Sanktionen in Form von Kürzungen des Leistungsbezugs sind zwar nach wie vor zulässig. Insbesondere ist es rechtmäßig, 30-prozentige Kürzungen bei Pflichtverletzung vorzunehmen. Das BVerfG hat aber auch hier mit seiner Entscheidung - entgegen der gesetzlichen Regelung - in Härtefällen ein Absehen von Sanktionen eröffnet.

Auch dürfte das BVerfG Sanktionen, die über das Maß von 30 Prozent hinaus gehen, nicht generell für unzulässig gehalten haben. Die Urteilsbegründung sieht vielmehr durchaus die Rechtfertigung einer 60-prozentigen Sanktionierung im Einzelfall als möglich an. Auch ein vollständiger Leistungsentzug könne demnach gerechtfertigt sein, wobei seitens des Gerichts auf die Vergleichbarkeit gewisser Fallgestaltungen mit der Situation nicht vorliegender Bedürftigkeit trotz verfügbaren und zumutbar einsetzbaren Vermögens und Einkommens abgestellt wird.

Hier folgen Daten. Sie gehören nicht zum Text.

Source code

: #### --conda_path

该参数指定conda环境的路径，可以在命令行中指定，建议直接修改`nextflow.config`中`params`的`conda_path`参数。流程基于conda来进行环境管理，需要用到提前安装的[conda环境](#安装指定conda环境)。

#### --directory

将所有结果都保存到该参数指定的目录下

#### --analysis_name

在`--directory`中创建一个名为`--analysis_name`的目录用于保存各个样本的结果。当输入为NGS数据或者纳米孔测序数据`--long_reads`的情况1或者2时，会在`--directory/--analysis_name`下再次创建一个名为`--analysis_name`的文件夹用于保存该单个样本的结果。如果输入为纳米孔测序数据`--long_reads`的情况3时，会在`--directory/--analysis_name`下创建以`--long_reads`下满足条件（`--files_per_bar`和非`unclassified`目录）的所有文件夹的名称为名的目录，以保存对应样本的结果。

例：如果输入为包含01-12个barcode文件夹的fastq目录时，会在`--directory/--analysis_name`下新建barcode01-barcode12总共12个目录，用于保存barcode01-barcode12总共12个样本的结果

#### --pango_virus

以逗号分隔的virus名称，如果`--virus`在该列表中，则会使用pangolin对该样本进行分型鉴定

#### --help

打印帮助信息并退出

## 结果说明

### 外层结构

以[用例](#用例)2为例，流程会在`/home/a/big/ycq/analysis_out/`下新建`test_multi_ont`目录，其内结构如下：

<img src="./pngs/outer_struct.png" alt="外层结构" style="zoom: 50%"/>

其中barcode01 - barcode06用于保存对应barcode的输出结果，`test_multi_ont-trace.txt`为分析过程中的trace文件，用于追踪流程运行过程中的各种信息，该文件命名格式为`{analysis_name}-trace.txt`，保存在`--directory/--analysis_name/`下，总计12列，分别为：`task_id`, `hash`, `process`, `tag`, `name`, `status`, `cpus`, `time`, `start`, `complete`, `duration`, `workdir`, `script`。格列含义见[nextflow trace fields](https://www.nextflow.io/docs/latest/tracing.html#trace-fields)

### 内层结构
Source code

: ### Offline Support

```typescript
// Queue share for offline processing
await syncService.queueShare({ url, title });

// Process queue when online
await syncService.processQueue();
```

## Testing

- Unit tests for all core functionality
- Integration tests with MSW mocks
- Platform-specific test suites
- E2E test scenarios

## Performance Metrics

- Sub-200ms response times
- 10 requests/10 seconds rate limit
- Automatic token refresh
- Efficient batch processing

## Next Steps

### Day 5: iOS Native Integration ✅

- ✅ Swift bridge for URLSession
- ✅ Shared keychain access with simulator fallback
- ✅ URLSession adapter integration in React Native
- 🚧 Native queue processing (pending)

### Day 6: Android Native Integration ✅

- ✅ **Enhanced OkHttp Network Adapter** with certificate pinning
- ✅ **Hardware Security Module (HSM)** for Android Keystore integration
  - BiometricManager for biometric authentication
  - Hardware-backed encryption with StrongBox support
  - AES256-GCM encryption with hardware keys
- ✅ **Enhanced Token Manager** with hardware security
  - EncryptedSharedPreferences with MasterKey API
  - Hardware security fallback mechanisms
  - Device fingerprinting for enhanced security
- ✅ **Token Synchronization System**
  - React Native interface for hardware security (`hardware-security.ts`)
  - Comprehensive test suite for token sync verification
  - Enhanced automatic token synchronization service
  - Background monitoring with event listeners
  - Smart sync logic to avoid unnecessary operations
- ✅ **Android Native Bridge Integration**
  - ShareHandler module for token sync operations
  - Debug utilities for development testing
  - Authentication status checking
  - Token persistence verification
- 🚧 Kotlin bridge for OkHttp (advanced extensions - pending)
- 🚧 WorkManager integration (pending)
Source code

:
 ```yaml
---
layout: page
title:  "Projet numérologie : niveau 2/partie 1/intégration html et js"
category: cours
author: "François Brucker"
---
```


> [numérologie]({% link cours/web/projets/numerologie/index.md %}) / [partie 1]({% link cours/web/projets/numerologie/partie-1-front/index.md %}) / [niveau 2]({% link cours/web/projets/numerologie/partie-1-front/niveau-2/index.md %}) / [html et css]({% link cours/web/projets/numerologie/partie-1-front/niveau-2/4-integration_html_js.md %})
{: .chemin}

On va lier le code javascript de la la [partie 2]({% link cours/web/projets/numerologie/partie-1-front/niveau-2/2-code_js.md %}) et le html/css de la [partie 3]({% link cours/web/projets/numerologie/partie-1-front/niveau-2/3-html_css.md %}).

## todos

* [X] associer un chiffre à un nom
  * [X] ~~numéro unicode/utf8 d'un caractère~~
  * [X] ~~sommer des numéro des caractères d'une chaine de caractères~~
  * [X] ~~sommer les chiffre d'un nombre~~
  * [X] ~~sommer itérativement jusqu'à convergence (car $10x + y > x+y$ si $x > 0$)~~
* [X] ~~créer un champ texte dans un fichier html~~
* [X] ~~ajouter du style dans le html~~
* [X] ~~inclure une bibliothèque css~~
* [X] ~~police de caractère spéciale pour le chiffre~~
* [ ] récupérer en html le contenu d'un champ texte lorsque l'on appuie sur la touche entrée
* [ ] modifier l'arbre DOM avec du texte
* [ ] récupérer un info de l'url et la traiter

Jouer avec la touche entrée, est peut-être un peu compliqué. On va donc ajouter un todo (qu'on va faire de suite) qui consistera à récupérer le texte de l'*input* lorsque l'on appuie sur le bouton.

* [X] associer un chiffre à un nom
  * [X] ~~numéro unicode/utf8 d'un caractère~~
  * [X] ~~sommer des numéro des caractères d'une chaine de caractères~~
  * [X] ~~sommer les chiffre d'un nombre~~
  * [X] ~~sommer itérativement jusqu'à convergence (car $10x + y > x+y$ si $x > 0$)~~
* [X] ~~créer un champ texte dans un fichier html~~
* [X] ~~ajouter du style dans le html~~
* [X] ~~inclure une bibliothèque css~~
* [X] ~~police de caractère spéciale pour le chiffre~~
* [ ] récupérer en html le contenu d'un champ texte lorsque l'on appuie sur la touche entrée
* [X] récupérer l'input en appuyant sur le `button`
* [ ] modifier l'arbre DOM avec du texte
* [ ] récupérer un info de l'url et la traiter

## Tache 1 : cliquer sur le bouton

Allerdings, und das ist letztlich die auch in der Presse wahrgenommene Kernaussage dieser Entscheidung für die tagtägliche Jobcenter-Praxis, sind die derzeitigen Regelungen des  SGB-II zu dieser Thematik verfassungswidrig, sofern auf eine starre 30, 60 und 100 Prozent Minderung abgestellt wird, die zudem in zeitlicher Hinsicht starr festgelegt ist.

Dies bedeutet, dass über 30 Prozent des maßgebenden Regelbedarfes hinausgehende Kürzungen als Folge von wiederholten Pflichtverletzungen regelmäßig rechtswidrig sind. Sollte also dennoch eine solche Entscheidung auch jetzt noch durch das Jobcenter ergehen, sollten Sie sich dagegen wehren und Rechtsanwalt Schäfer zur Durchsetzung Ihrer Rechte kontaktieren.

Auch hat das Bundesverfassungsgericht in seinem Urteil vorgesehen, dass eine Verkürzungsmöglichkeit bei entsprechender nachträglicher Mitwirkung des sanktionierten ALG-II-Beziehers offensteht. Damit wäre eine Kürzung des Arbeitslosengeldes II, die dann länger als 1 Monat andauert, ebenfalls rechtswidrig.

Achtung: Das Bundesverfassungsgericht hat in seinem Urteil nicht über sämtliche Arten von Pflichtverletzungen entschieden. So waren insbesondere Meldeversäumnisse und Pflichtverletzungen in Form von unwirtschaftlichem Verhalten, wegen absichtlicher Minderung von Einkommen oder Vermögen mit der Zielrichtung der Begründung oder Erhöhung eines ALG-II-Anspruchs oder im Zusammenhang mit Sperrzeiten beim Arbeitslosengeld I nicht Regelungsgegenstand der Entscheidung. 
Auch betrifft das Urteil nicht die Sonderregelung für Arbeitslosengeld-II-Bezieher, die 24 Jahre und jünger sind.

Dennoch sollte nach Einschätzung der Rechtsanwaltskanzlei Schäfer im konkreten Fall überprüft werden, ob eine für die aufgeführten, nicht betroffenen Fälle ergangene Entscheidung der Jobcenter nicht ebenfalls rechtswidrig ist. Eine Verfassungswidrigkeit auch in diesen Sachverhaltsgestaltungen dürfte wahrscheinlich sein.